Enquanto isso, a crise financeira devastou o país, deixando milhares de profissionais, incluindo médicos, enfermeiros e jovens empreendedores, sem escolha a não ser emigrar. Para muitos libaneses, as poupanças permanecem inacessíveis em bancos que limitam a retirada de fundos, levando alguns a recorrer a assaltos a agências para recuperar o seu próprio dinheiro. A inflação galopante e o aumento do custo de vida deixaram famílias em dificuldades, incapazes de comprar bens essenciais ou pagar despesas médicas e escolares.
Voluntários preenchem o vazio deixado pelo governo
Com o governo ausente, a sociedade civil libanesa tem respondido à crise. Vários voluntários e organizações de ajuda têm desempenhado um papel crucial no fornecimento de assistência aos deslocados. Sarah Khalil, membro do conselho de uma escola privada em Beirute, estava entre as muitas pessoas que abriram as portas a famílias necessitadas. “Esta é a única maneira”, afirmou Khalil. “Não podemos contar com o governo, mas podemos certamente contar com os que nos rodeiam.”

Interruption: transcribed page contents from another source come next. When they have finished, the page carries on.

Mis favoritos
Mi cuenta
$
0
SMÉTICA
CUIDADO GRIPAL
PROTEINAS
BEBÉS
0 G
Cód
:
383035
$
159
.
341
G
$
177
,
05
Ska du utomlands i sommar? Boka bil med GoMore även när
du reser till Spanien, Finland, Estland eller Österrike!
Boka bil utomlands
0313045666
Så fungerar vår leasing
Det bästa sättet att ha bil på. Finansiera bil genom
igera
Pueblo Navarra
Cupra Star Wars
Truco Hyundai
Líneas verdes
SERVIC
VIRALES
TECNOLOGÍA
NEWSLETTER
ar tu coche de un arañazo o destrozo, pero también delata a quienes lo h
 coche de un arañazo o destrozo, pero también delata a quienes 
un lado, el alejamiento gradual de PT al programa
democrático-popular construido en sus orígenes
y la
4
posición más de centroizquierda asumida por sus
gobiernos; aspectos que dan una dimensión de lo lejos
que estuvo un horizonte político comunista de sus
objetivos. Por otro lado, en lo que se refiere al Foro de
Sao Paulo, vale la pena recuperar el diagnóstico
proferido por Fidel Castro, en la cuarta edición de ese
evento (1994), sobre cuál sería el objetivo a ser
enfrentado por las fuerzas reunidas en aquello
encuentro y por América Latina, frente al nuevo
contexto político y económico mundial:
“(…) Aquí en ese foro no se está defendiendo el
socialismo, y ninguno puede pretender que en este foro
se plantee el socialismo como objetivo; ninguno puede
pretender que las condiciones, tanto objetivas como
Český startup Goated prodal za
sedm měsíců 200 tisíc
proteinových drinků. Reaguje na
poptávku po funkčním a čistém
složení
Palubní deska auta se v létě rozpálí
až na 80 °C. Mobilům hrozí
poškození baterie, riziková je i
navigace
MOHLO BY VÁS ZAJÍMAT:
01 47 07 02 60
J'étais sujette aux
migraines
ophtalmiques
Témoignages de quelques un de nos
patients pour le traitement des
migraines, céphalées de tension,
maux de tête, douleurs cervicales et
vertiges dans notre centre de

O cenário é semelhante noutras partes do país. A escola Dr. Sobhy Salah, no bairro de Bir Hassan, foi transformada num abrigo graças à organização de jovens ligados ao Movimento Amal, um partido político xiita. “Não há governo, para começar”, lamentou Mohamed Jaber, um dos voluntários. “O governo só vai acordar depois de a guerra acabar.”

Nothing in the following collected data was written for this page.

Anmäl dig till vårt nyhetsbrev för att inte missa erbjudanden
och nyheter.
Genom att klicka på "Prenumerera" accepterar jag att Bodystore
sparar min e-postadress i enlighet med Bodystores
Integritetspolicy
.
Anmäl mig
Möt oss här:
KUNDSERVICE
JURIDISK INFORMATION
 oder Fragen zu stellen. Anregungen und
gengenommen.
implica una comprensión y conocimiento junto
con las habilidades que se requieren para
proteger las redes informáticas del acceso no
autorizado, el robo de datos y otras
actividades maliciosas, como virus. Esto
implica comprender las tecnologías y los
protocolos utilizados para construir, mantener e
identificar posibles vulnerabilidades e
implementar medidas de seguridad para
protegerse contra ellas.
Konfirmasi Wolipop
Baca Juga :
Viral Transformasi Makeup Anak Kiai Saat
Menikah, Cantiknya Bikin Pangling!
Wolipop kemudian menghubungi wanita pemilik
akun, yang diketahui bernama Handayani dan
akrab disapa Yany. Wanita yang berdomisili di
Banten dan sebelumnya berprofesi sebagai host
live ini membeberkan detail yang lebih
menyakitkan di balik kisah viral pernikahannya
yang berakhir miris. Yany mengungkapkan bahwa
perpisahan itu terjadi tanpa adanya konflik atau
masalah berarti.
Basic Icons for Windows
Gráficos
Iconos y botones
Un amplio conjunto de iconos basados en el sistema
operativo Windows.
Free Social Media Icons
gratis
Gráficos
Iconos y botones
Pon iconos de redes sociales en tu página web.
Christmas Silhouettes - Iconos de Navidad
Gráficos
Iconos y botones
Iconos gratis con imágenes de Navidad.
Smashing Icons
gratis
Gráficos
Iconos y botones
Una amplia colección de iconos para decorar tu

O Líbano também acolhe cerca de 750 mil refugiados sírios que fugiram do conflito no seu país, agravando ainda mais a situação. Bushra Ali, uma refugiada síria de 24 anos que deixou Alepo após o terramoto que destruiu a sua casa, encontrou-se novamente deslocada com a sua família devido aos recentes bombardeamentos. “É um sentimento horrível”, disse ela, segurando os filhos pequenos enquanto procuravam abrigo debaixo de uma ponte em Beirute. O seu desespero reflete a crescente crise humanitária que afeta tanto os libaneses como os refugiados que procuram segurança num país que já enfrenta desafios avassaladores.
Muitos libaneses comparam a situação atual com o caos que se seguiu à explosão do porto de Beirute em 2020, quando o governo também permaneceu ausente e os cidadãos comuns assumiram a responsabilidade de limpar os destroços e prestar auxílio aos necessitados. Organizações como a Nation Station, que começou a distribuir refeições a partir de uma estação de serviço abandonada após a explosão, voltaram a intensificar os seus esforços, fornecendo refeições diárias aos deslocados.
“É como se estivéssemos de volta aos dias após a explosão do porto”, afirmou Josephine Abou Abdo, cofundadora da Nation Station. “Desta vez, é a ofensiva de Israel que nos está a unir.”